### INSTRUCTIONS TO FOLLOW:
Copy out the data word for word, without any of its pictures.

(Beginning of EXERCISE DATA)

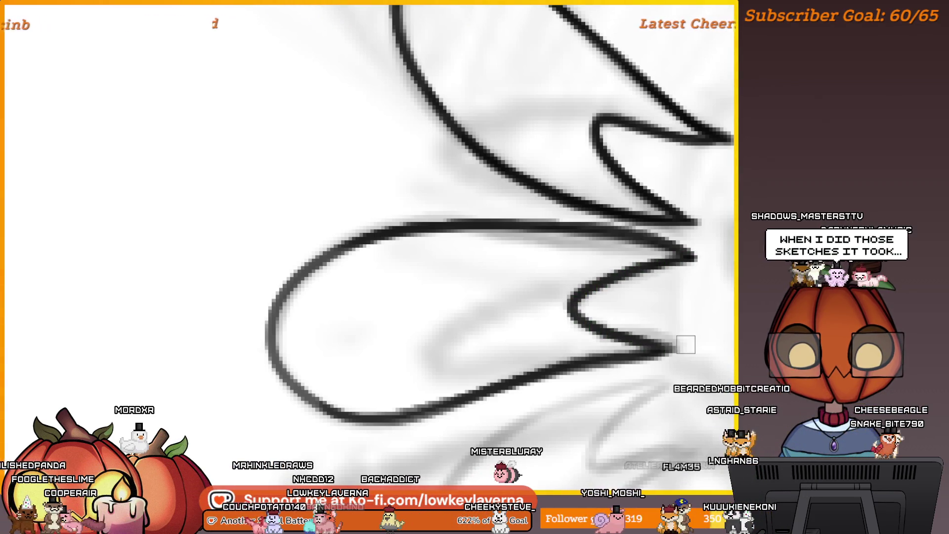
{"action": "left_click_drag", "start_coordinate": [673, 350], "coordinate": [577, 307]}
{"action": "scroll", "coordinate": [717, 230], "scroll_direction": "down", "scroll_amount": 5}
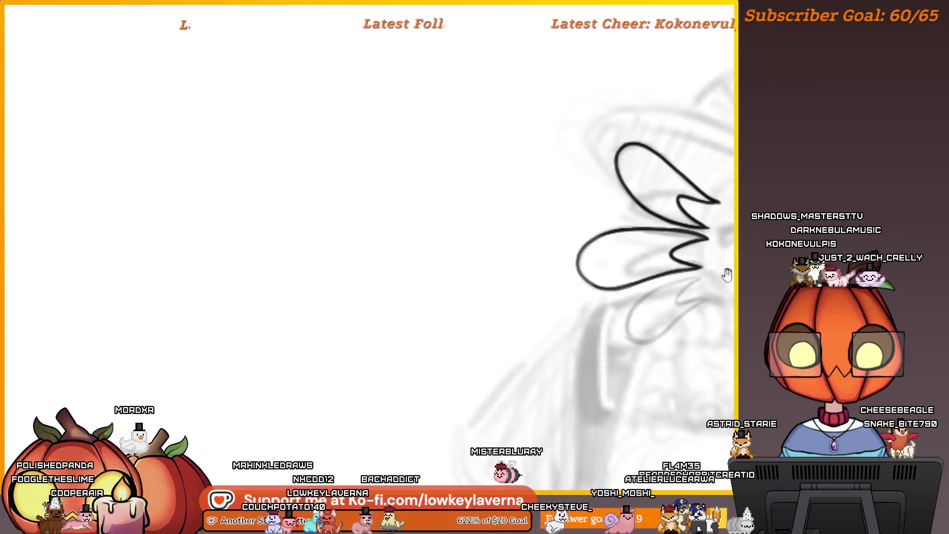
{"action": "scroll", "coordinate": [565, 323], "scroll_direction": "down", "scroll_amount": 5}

(End of EXERCISE DATA)

### SOLVED EXERCISE:
{"action": "left_click_drag", "start_coordinate": [673, 350], "coordinate": [577, 307]}
{"action": "scroll", "coordinate": [717, 230], "scroll_direction": "down", "scroll_amount": 5}
{"action": "scroll", "coordinate": [565, 323], "scroll_direction": "down", "scroll_amount": 5}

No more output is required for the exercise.